AUSTIN (KXAN) – While Texas public schools start the year with vacancies and permanent substitutes, the group charged with addressing the state’s teacher shortage met again, this time to begin crafting recommendations for lawmakers.

The House Committee on Public Education is inviting the Teacher Vacancy Task Force‘s chair, Dallas ISD teacher Josue Torres, to speak before lawmakers next month, according to the committee.

“My understanding is that we will have representatives at the public education hearings and then if we have recommendations that are ready to go, that we will release those or at least the topic of those as they are ready,” task force member and Highland Park ISD teacher Jean Streepy said.

“We will not wait till March if we actually have something ready to go before then even if it’s on a certain topic,” Streepy added.

Already, the task force has split into four working groups, including two focused on educator preparation programs and compensation. The group is set to release its final list of recommendations to lawmakers, the Texas Education Agency, and local school districts in February.

“Our next step, and we got partway there this time, is to then figure out who can make that change,” Streepy said. “The recommendations, I think, that are coming out of here are thoughtful and supported and I hope that the people coming behind us, the legislature and our state boards and our districts and in our state will come along beside us and recognize that those are well-thought-out recommendations and come to the table with us and help make that happen for our teachers.

Even as the task force works to come up with recommendations, school districts in the state are still working to fill vacancies in the first weeks of school.

In Central Texas, Hays CISD started the school year with 19 long-term substitute teachers. Austin ISD still had more than 200 teacher openings on the first day of school – down from the more than 1,000 vacancies the district had at the start of summer.

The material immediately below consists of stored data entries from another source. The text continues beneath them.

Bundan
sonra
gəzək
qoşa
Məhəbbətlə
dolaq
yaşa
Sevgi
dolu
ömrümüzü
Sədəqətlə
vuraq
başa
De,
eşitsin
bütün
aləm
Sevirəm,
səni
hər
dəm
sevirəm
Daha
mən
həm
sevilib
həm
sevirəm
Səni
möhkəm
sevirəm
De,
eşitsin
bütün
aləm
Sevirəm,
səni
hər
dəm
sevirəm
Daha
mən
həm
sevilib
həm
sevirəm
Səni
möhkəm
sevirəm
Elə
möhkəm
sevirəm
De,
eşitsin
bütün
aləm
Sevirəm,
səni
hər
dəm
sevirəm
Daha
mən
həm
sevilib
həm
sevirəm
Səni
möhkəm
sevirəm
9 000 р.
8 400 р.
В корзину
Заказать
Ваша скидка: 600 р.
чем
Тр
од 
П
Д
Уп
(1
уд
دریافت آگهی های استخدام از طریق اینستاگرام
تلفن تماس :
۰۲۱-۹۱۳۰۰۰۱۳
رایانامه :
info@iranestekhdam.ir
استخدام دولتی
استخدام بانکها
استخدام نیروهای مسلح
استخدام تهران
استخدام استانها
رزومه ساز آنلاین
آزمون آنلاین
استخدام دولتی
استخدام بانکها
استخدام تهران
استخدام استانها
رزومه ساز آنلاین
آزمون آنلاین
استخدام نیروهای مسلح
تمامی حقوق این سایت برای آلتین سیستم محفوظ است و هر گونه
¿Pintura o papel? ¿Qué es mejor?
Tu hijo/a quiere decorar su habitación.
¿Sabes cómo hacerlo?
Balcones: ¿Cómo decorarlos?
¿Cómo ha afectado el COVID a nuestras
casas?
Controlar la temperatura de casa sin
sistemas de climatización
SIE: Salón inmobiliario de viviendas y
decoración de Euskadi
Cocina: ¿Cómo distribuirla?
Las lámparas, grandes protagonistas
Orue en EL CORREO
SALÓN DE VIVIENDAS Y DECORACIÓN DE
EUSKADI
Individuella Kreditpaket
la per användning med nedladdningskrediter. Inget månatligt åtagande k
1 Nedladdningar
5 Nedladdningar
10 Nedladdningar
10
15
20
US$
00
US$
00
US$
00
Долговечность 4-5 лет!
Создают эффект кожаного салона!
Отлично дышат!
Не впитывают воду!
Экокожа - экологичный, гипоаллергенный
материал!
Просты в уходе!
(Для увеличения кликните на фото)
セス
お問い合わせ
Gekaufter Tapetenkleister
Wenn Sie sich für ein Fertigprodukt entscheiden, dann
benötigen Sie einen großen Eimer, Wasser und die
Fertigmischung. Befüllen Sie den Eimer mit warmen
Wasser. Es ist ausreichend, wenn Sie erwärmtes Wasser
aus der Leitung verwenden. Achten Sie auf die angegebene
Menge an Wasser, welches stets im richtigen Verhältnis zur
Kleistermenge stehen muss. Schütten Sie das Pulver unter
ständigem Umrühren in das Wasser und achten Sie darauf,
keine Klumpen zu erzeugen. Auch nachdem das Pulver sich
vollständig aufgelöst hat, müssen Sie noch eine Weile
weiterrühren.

KXAN Investigators obtained exit forms from hundreds of Austin ISD teachers who quit their jobs in the middle of the school year since the pandemic began, and similar data from several other districts across the state, revealing how inflation, stagnant salaries and last-minute legislative mandates led to state-wide teacher shortages. 

“The rate of inflation and compared to the rise in salaries, and, you know, our teachers, our teachers deserve to be able to pay their mortgages and feed their families and enjoy their time. They cannot go home every night, with a pile of schoolwork to do when they have their own families at home,” Streepy said.

Presentations obtained by KXAN show during the task forces’ latest meeting, it also discussed multiple ideas for staffing schools in the future, including creating positions that would take on duties traditionally handled by teachers like grading papers and lesson planning.

The committee is set to meet again in October.